The Law of Rights of Light (2nd edition)
Jonathan Karas KC
£125, Wildy Simmonds and Hill Publishing
★★★★✩
The availability of natural light is important to us all. Natural light plays a significant role in regulating human behaviour, including our sleep-wake cycles, mental health and productivity. It is therefore paramount that our right to enjoy natural light is protected.
The first edition established itself as the leading specialist textbook concerning rights of light. The author, Jonathan Karas KC, is widely recognised as the best in the field. This revised edition brings the book up to date.
A right of light is an easement. The book considers: how rights of light are created, restrictive covenants concerning rights of light, how to prevent a prescriptive right of light arising, the nature and extent of a right of light, what can extinguish a right of light, actionable interferences with a right of light and the remedies that can be obtained for the infringement of a right of light, including injunctions and damages.

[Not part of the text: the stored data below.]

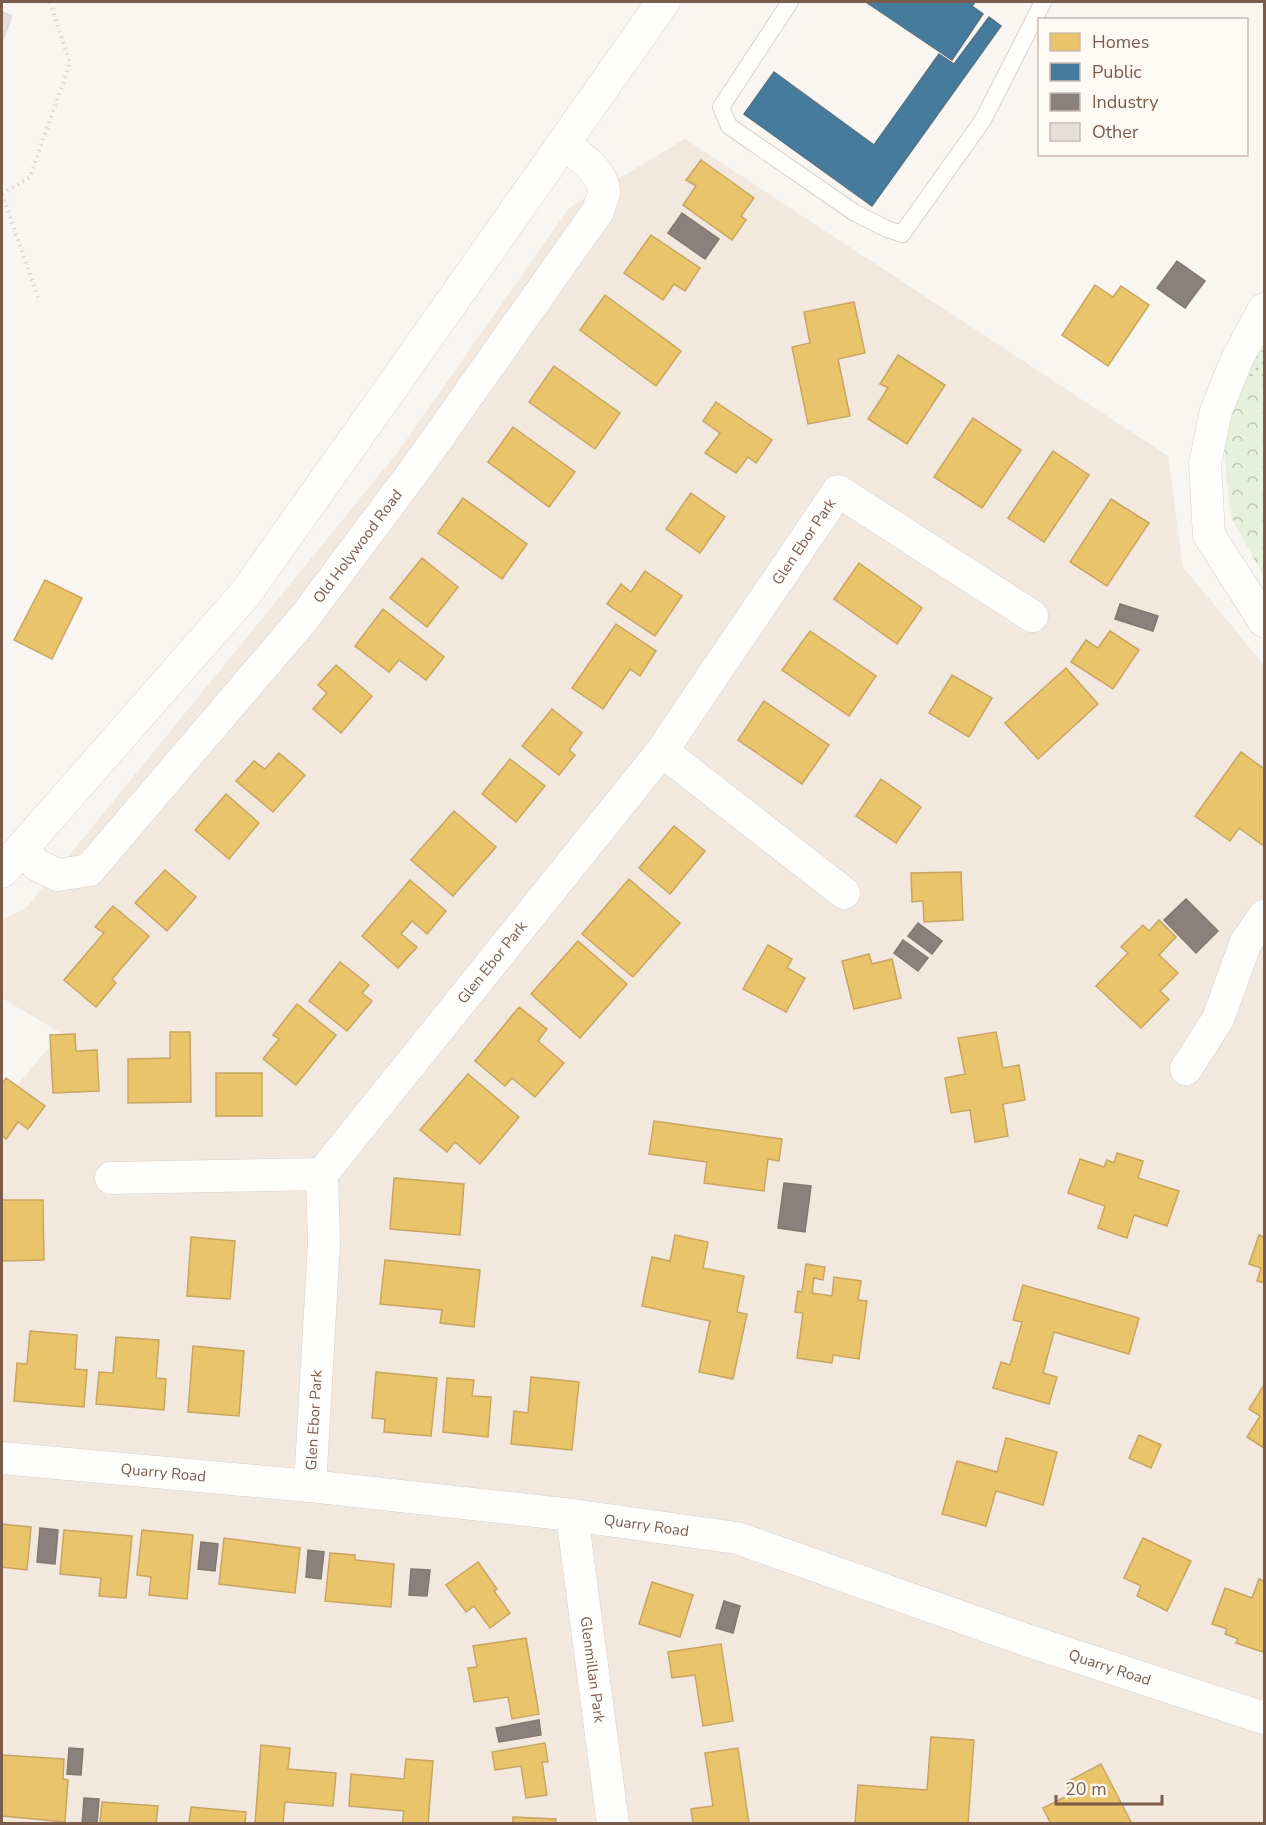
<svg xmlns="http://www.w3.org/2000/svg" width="1266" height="1825" font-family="'Nunito Sans',sans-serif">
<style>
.residential{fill:#f2e8de}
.grass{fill:url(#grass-dots)}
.forest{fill:url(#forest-crowns)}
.homes{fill:#e9c46a;stroke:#c8a561;stroke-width:1.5}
.public{fill:#457b9d;stroke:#557285;stroke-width:1.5}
.industry{fill:#8a817c;stroke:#85766e;stroke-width:1.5}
.building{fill:#e6ded7;stroke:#e2d8d2;stroke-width:1.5}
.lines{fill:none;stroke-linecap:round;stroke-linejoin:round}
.lane-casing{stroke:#d7d1cb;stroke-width:18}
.street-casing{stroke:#d7d1cb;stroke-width:33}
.secondary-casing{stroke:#d9d2cb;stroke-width:34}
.path{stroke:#dcd5d0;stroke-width:4;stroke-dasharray:1.5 4.5;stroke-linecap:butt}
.lane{stroke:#fefefd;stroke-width:16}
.street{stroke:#fefefd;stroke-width:32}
.secondary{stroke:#fefefd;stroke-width:33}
.labels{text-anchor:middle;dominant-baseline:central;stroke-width:6;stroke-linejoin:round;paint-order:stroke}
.street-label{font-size:15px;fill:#7a5c4d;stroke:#fffaf3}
</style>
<defs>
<pattern id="grass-dots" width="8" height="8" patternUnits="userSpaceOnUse" patternTransform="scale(1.5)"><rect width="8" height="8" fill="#e7f0db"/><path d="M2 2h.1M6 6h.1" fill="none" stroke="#c0c6b4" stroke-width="1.8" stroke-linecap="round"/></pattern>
<pattern id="forest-crowns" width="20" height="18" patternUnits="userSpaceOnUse" patternTransform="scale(1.5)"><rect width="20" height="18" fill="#e7f0db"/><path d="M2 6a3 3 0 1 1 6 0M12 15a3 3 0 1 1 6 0" fill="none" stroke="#c0c6b4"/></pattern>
</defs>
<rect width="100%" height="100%" fill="#f9f5f0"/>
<!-- residential -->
<polygon class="residential" points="685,139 1168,456 1183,567 1264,665 1264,1823 2,1823 2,1103 61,1033 2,998 2,920 27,907 397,453 569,208"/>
<!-- grass -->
<polygon class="grass" points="1264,330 1264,377 1239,380"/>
<!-- forest -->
<polygon class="forest" points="1264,377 1264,577 1231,517 1223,442 1239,380"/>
<!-- homes -->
<g class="homes">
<polygon points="701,160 754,198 741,216 746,220 732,240 683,205 696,186 686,180"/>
<polygon points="651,235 700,268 685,291 674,284 663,300 624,273"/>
<polygon points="1095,285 1113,297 1121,286 1149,305 1108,366 1062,335"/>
<polygon points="605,295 681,351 656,386 580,330"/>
<polygon points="854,302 865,353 838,359 850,416 808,424 792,347 810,343 804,312"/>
<polygon points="898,355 945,385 907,444 868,419 888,388 880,384"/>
<polygon points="554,366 620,413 595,449 529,402"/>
<polygon points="716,402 772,440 756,463 748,457 736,473 705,453 720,433 703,421"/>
<polygon points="973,418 1021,450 982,508 934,477"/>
<polygon points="513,427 575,472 549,507 488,462"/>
<polygon points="1053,451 1089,475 1044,542 1008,518"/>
<polygon points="691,493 725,517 700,553 666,529"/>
<polygon points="463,498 527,544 502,579 438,533"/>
<polygon points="1111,499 1149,523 1107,586 1070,562"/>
<polygon points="422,558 458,587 427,627 390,598"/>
<polygon points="859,563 922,608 897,644 834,599"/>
<polygon points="645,571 682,596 655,636 607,604 621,584 631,592"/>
<polygon points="45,580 82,598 52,659 14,640"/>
<polygon points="383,609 444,657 426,680 399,660 389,672 355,646"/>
<polygon points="616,624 656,651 640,676 630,669 603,709 572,688"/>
<polygon points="810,631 876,676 849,716 782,670"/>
<polygon points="1110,631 1139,650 1113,689 1071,662 1086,640 1098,648"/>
<polygon points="336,665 372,696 341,733 313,709 327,693 318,685"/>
<polygon points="1066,668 1098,704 1038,759 1005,723"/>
<polygon points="952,675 992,698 969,737 929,713"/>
<polygon points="764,701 829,745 802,784 738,740"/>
<polygon points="552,709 582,733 569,750 575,755 559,775 522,746"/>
<polygon points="1241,752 1264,769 1264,793 1263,795 1264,797 1264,846 1239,828 1230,841 1195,816"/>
<polygon points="279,753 305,775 273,812 236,781 254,761 265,769"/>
<polygon points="510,759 545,786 516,822 482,794"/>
<polygon points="881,779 921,807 896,843 856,816"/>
<polygon points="226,794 259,823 229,859 195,830"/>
<polygon points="454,811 496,847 453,896 411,860"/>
<polygon points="674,826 705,851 670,894 639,868"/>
<polygon points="165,870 196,897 167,931 135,903"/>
<polygon points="961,872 963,920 924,922 923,901 912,902 911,873"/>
<polygon points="629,879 680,923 633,977 582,934"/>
<polygon points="410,880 446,911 427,934 412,921 401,934 417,947 398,968 362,936"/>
<polygon points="113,906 149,936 112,979 116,983 96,1007 64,980 104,933 95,927"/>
<polygon points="1159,920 1176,937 1159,955 1178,973 1160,991 1169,999 1141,1028 1096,986 1128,953 1121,947 1143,925 1149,931"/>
<polygon points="578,941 627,984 580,1038 531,994"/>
<polygon points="768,945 792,959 787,968 805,978 786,1012 743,989"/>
<polygon points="869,954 872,964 892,959 901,998 854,1009 842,961"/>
<polygon points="340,962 369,985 362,993 372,1001 347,1031 309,1001"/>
<polygon points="297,1004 336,1035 296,1085 263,1059 279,1039 273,1035"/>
<polygon points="519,1007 547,1029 538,1041 564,1063 535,1097 512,1078 505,1086 475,1061"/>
<polygon points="170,1032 190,1032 191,1102 128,1103 128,1059 170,1058"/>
<polygon points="996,1032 1003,1068 1019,1065 1025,1100 1003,1104 1008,1136 975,1142 970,1110 951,1113 945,1078 965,1074 958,1038"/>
<polygon points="75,1034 76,1051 97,1050 99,1091 53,1093 50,1035"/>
<rect x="216" y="1073" width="46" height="43"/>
<polygon points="468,1074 519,1117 480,1164 455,1142 447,1152 420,1130"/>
<polygon points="6,1078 45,1106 28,1129 18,1122 6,1139 2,1135 2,1084"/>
<polygon points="654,1121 782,1139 779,1161 768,1159 764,1191 704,1183 707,1162 649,1154"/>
<polygon points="1117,1153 1143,1161 1138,1178 1179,1191 1167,1226 1134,1215 1127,1238 1098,1228 1105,1206 1068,1193 1080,1159 1104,1167 1107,1160 1114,1163"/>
<polygon points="394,1178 464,1184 460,1235 390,1229"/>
<polygon points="2,1200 43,1200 44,1260 2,1261"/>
<polygon points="675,1235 708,1242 703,1268 744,1276 737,1312 747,1314 733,1379 699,1372 710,1321 642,1306 652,1257 670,1261"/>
<polygon points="1259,1235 1264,1237 1264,1283 1257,1281 1261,1268 1249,1264"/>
<polygon points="191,1237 235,1241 230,1299 187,1296"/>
<polygon points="385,1260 480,1270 474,1327 440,1323 442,1310 380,1304"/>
<polygon points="806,1264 825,1267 823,1280 814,1278 812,1293 832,1296 834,1277 861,1281 858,1300 867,1301 859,1359 833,1355 832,1363 797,1358 803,1313 795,1312 798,1291 802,1292"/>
<polygon points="1023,1285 1139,1318 1129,1354 1054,1332 1043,1373 1057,1377 1049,1404 993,1388 1001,1362 1010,1365 1022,1322 1013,1320"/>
<polygon points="30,1331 77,1335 75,1369 87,1370 84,1407 14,1401 17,1363 27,1364"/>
<polygon points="116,1337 159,1340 156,1378 166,1379 164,1410 96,1404 99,1372 113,1373"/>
<polygon points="193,1346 244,1351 239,1416 188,1412"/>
<polygon points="376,1372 437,1378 431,1436 384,1432 385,1419 372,1418"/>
<polygon points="531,1377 579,1382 572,1450 511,1444 514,1411 528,1413"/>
<polygon points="447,1378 474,1380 472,1396 491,1397 488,1437 443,1432"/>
<polygon points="1264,1385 1264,1448 1247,1437 1260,1416 1249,1409"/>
<polygon points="1139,1435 1161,1445 1151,1468 1129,1458"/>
<polygon points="1006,1438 1057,1452 1043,1505 996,1491 986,1526 942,1514 957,1461 997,1472"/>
<polygon points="2,1524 31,1527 27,1570 2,1567"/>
<polygon points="64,1530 132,1536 126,1598 99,1596 101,1578 60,1574"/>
<polygon points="142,1530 193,1535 187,1599 149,1595 151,1577 137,1575"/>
<polygon points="224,1538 300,1548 295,1593 219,1584"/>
<polygon points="1143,1538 1191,1561 1167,1611 1137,1596 1141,1586 1124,1578"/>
<polygon points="330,1553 355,1555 355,1560 394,1564 391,1607 325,1601"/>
<polygon points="478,1562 497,1589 494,1591 510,1613 490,1628 474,1606 466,1612 446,1585"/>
<polygon points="1259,1579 1264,1581 1264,1648 1263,1652 1236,1643 1238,1639 1225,1634 1227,1629 1212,1624 1225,1588 1252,1598"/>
<polygon points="652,1582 693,1595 680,1637 639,1624"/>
<polygon points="526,1638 539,1714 512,1719 508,1697 474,1702 468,1668 477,1667 473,1646"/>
<polygon points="721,1644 733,1721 703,1726 695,1675 672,1678 668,1652"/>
<polygon points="931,1737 974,1740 968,1824 855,1824 858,1785 927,1790"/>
<polygon points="545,1743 548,1762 542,1762 547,1795 526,1798 521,1766 495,1770 492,1752"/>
<polygon points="261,1745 290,1748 288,1769 336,1773 333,1806 285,1802 283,1824 255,1824"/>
<polygon points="738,1748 749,1824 693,1824 691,1809 713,1806 705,1753"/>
<polygon points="2,1755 64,1759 63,1779 68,1780 65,1822 2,1816"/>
<polygon points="406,1759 433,1761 428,1824 402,1824 404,1811 349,1806 351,1774 404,1779"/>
<polygon points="1101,1764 1132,1824 1051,1824 1043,1808 1071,1794 1065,1783"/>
<polygon points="102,1802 158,1806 156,1824 100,1824"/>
<polygon points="191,1807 246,1812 245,1824 189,1824"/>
<polygon points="513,1817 556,1819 555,1824 513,1824"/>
</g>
<!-- public -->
<g class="public">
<polygon points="866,2 975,2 972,6 983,14 952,60"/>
<polygon points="989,17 1001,26 872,206 744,114 774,72 874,145 939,54 954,64"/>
</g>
<!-- industry -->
<g class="industry">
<polygon points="682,213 719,239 705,259 668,233"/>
<polygon points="1177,261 1205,281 1185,308 1157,288"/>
<polygon points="1120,604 1158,616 1153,631 1115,619"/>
<polygon points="1186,899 1218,931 1196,953 1164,920"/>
<polygon points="918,923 942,941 932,954 908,936"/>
<polygon points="903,940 928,958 918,971 894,953"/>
<polygon points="784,1183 811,1186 805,1232 778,1228"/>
<polygon points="40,1528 58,1530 55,1564 37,1562"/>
<polygon points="201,1542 218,1544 215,1571 198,1569"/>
<polygon points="308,1550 324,1552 321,1579 306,1577"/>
<polygon points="411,1569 430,1570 427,1596 409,1595"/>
<polygon points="724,1601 740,1606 733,1633 716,1628"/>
<polygon points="539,1720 541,1735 499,1742 496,1728"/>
<polygon points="69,1748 83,1749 81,1775 67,1774"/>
<polygon points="84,1798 99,1799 97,1824 82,1824"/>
</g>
<!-- building -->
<polygon class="building" points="2,12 12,16 2,42"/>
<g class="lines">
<defs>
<polyline id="lane" points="790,2 721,107 729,126 855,213 887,229 902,234 983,120 1043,2"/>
<g id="street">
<polyline points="1264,309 1237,359 1216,411 1205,464 1209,535 1264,621"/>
<polyline points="662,751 844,893"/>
<path id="s1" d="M22,848l15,17 21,10 31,-5 215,-252 116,-155 178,-252c1,-5 5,-12 6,-18 1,-20 -27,-39 -41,-50"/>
<polyline points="1186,1069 1218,1019 1246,942 1264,916"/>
<polyline points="111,1178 322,1174"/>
<path id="s2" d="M2,1458l308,28 262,29 165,23 292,103 235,77"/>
<path id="s3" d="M310,1486l14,-243 -2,-69 340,-423 176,-260 194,125"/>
<path id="s4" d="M572,1515l41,309"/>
</g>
<polyline id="secondary" points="2,871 245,594 389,391 663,2"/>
</defs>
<!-- lane casing -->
<use href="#lane" class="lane-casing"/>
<!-- street casing -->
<use href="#street" class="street-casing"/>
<!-- secondary casing -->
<use href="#secondary" class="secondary-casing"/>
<!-- path -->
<g class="path">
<polyline points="2,194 30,177 70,63 50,2"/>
<polyline points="2,194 39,300"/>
</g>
<!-- lane -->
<use href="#lane" class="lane"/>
<!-- street -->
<use href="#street" class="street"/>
<!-- secondary -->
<use href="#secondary" class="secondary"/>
</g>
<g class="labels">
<!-- street labels -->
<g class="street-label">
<text stroke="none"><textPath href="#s3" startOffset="1108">Glen Ebor Park</textPath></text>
<text stroke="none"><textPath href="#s1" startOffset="498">Old Holywood Road</textPath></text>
<text stroke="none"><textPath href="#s3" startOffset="584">Glen Ebor Park</textPath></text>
<text stroke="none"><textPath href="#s3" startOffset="66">Glen Ebor Park</textPath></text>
<text stroke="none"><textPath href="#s2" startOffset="162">Quarry Road</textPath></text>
<text stroke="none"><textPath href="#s2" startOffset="648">Quarry Road</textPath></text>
<text stroke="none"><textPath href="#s2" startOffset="1134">Quarry Road</textPath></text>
<text stroke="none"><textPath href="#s4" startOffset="156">Glenmillan Park</textPath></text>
</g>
</g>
<!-- border -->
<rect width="1266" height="1825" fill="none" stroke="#7a5c4d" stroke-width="6"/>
<!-- legend -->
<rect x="1038" y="18" width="210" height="138" fill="#fffaf3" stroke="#cabbb1" stroke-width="1.5"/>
<rect x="1050" y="33" width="30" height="18" fill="#e9c46a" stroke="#cabbb1" stroke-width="1.5"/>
<text x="1092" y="48" font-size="18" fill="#7a5c4d">Homes</text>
<rect x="1050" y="63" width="30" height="18" fill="#457b9d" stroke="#cabbb1" stroke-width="1.5"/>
<text x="1092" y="78" font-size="18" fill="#7a5c4d">Public</text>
<rect x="1050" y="93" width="30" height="18" fill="#8a817c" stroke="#cabbb1" stroke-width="1.5"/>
<text x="1092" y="108" font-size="18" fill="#7a5c4d">Industry</text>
<rect x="1050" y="123" width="30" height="18" fill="#e6ded7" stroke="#cabbb1" stroke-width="1.5"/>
<text x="1092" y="138" font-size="18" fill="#7a5c4d">Other</text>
<!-- scale -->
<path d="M1056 1795v9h106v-9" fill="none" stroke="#7a5c4d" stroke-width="3"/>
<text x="1065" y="1795" font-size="18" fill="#7a5c4d" stroke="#fffaf3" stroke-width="4.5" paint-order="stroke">20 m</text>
</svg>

Importantly, the book clearly sets out in two illustrated appendices, prepared by Point 2 Surveyors, the far from straightforward techniques used by experts to measure and quantify any loss of light.
This updated edition covers section 203 of the Housing and Planning Act 2016, which provides – in certain circumstances – for the automatic authorisation of building works which interfere with a right to light.
It also includes the important case of Beaumont Business Centres Ltd v Florala Properties Ltd [2020] EWHC 550. Here the High Court considered, for the first time, the effect of loss of light where a building was badly lit to start with. Fearn v The Board of Trustees of the Tate Gallery [2023] UKSC 4 is also considered; this held that, while there may be no easement of privacy, use of land in an unusual way which unreasonably interferes with privacy by visual intrusion can amount to a nuisance.
The book is written in a concise and clear style, and is divided into easy to navigate chapters with a detailed index. It is therefore an excellent tool for legal research and is an accessible guide to assist practitioners in navigating a complex area of law.